Come assessore alla Cultura la mia mossa è elementare:allargare  il concetto di cultura a creatività riunendo settori spesso tra loro paradossalmente contrapposti come le mostre e lo spettacolo dal vivo, i musei e le biblioteche. Non solo. Milano deve assumere su di sé la responsabilità culturale in ambiti quali la moda, il design, il cinema, in specie in post-produzione, la multimedialità e naturalmente l’editoria. Se noi misuriamo il valore aggiunto di questi mondi possiamo allestire una città altra, più alta, capace di credere fino in fondo alla necessità di essere con-temporanea. Per dirla con i futuristi, di cui mi sento ovviamente “illegittimo” erede, noi vogliamo la volontà dell’ultimo, dell’inedito, del domani. Ma non per Milano, per l’Italia.
 
Oggi la città di Milano ha una grande opportunità di sviluppo da questo punto di vista: l’Expo 2015. È proprio nell’idea di Marinetti pensare a Milano come “caffeina d’Europa”. L’Expo significa prima di tutto coraggio di esporre e di esporsi di fronte al diverso, all’inaspettato, all’incalcolabile.

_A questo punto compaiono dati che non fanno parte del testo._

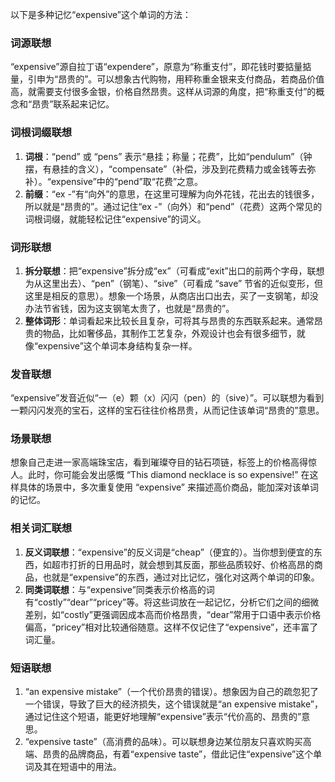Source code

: 以下是多种记忆“expensive”这个单词的方法：

### 词源联想
“expensive”源自拉丁语“expendere”，原意为“称重支付”，即花钱时要掂量掂量，引申为“昂贵的”。可以想象古代购物，用秤称重金银来支付商品，若商品价值高，就需要支付很多金银，价格自然昂贵。这样从词源的角度，把“称重支付”的概念和“昂贵”联系起来记忆。

### 词根词缀联想
1. **词根**：“pend” 或 “pens” 表示“悬挂；称量；花费”，比如“pendulum”（钟摆，有悬挂的含义），“compensate”（补偿，涉及到花费精力或金钱等去弥补）。“expensive”中的“pend”取“花费”之意。
2. **前缀**：“ex -”有“向外”的意思，在这里可理解为向外花钱，花出去的钱很多，所以就是“昂贵的”。通过记住“ex -”（向外）和“pend”（花费）这两个常见的词根词缀，就能轻松记住“expensive”的词义。

### 词形联想
1. **拆分联想**：把“expensive”拆分成“ex”（可看成“exit”出口的前两个字母，联想为从这里出去）、“pen”（钢笔）、“sive”（可看成 “save” 节省的近似变形，但这里是相反的意思）。想象一个场景，从商店出口出去，买了一支钢笔，却没办法节省钱，因为这支钢笔太贵了，也就是“昂贵的”。
2. **整体词形**：单词看起来比较长且复杂，可将其与昂贵的东西联系起来。通常昂贵的物品，比如奢侈品，其制作工艺复杂，外观设计也会有很多细节，就像“expensive”这个单词本身结构复杂一样。

### 发音联想
“expensive”发音近似“一（e）颗（x）闪闪（pen）的（sive）”。可以联想为看到一颗闪闪发亮的宝石，这样的宝石往往价格昂贵，从而记住该单词“昂贵的”意思。

### 场景联想
想象自己走进一家高端珠宝店，看到璀璨夺目的钻石项链，标签上的价格高得惊人。此时，你可能会发出感慨 “This diamond necklace is so expensive!” 在这样具体的场景中，多次重复使用 “expensive” 来描述高价商品，能加深对该单词的记忆。

### 相关词汇联想
1. **反义词联想**：“expensive”的反义词是“cheap”（便宜的）。当你想到便宜的东西，如超市打折的日用品时，就会想到其反面，那些品质较好、价格高昂的商品，也就是“expensive”的东西，通过对比记忆，强化对这两个单词的印象。
2. **同类词联想**：与“expensive”同类表示价格高的词有“costly”“dear”“pricey”等。将这些词放在一起记忆，分析它们之间的细微差别，如“costly”更强调因成本高而价格昂贵，“dear”常用于口语中表示价格偏高，“pricey”相对比较通俗随意。这样不仅记住了“expensive”，还丰富了词汇量。

### 短语联想
1. “an expensive mistake”（一个代价昂贵的错误）。想象因为自己的疏忽犯了一个错误，导致了巨大的经济损失，这个错误就是“an expensive mistake”，通过记住这个短语，能更好地理解“expensive”表示“代价高的、昂贵的”意思。
2. “expensive taste”（高消费的品味）。可以联想身边某位朋友只喜欢购买高端、昂贵的品牌商品，有着“expensive taste”，借此记住“expensive”这个单词及其在短语中的用法。 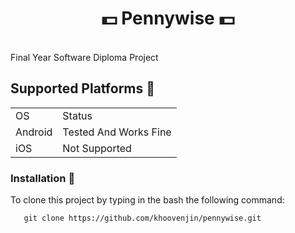 <h1 align="center">
 💵 Pennywise 💵
</h1>
</br>
Final Year Software Diploma Project
</br>

## Supported Platforms 📱

<div display="flex">
  <table width="auto" align="center" >
  <tr>
<td> OS </td>
   <td> Status </td> 
   </tr>
    <tr>
<td> Android </td>
     <td align="center"> 
     Tested And Works Fine
     </td> 
   </tr>
    <tr>
<td> iOS </td>
   <td> Not Supported </td> 
  </tr>
  </table >
</div>

### Installation 🔌
To clone this project by typing in the bash the following command:

       git clone https://github.com/khoovenjin/pennywise.git

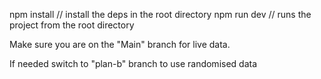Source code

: 
npm install  // install the deps in the root directory
npm run dev // runs the project from the root directory


Make sure you are on the "Main" branch for live data.

If needed switch to "plan-b" branch to use randomised data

A mio avviso il profondo statuto culturale dell’Expo è di forte fascino. Riguarda il gusto, il “taste”, il recuperare il rapporto fra arte e vita, la loro maggiore coincidenza possibile. Di questo grande evento che ricordo trasversale per interessi e valori, la cui portata implica un beneficio per tutta l’Italia, vorrei credere che debba essere vero nei principi, interessante nei mezzi, utile nei fini. Ma questa non è forse la definizione di un’opera lirica come vorrebbe Verdi? Gli artisti possono fare parte delle iniziative dell’Expo 2015 prendendo i loro spazi. Si deve credere in loro, rendendoli partecipi fin dall’inizio della regia dell’evento. Se dovessero esserne soltanto comparse, lo spettacolo ricorderebbe la peggiore televisione.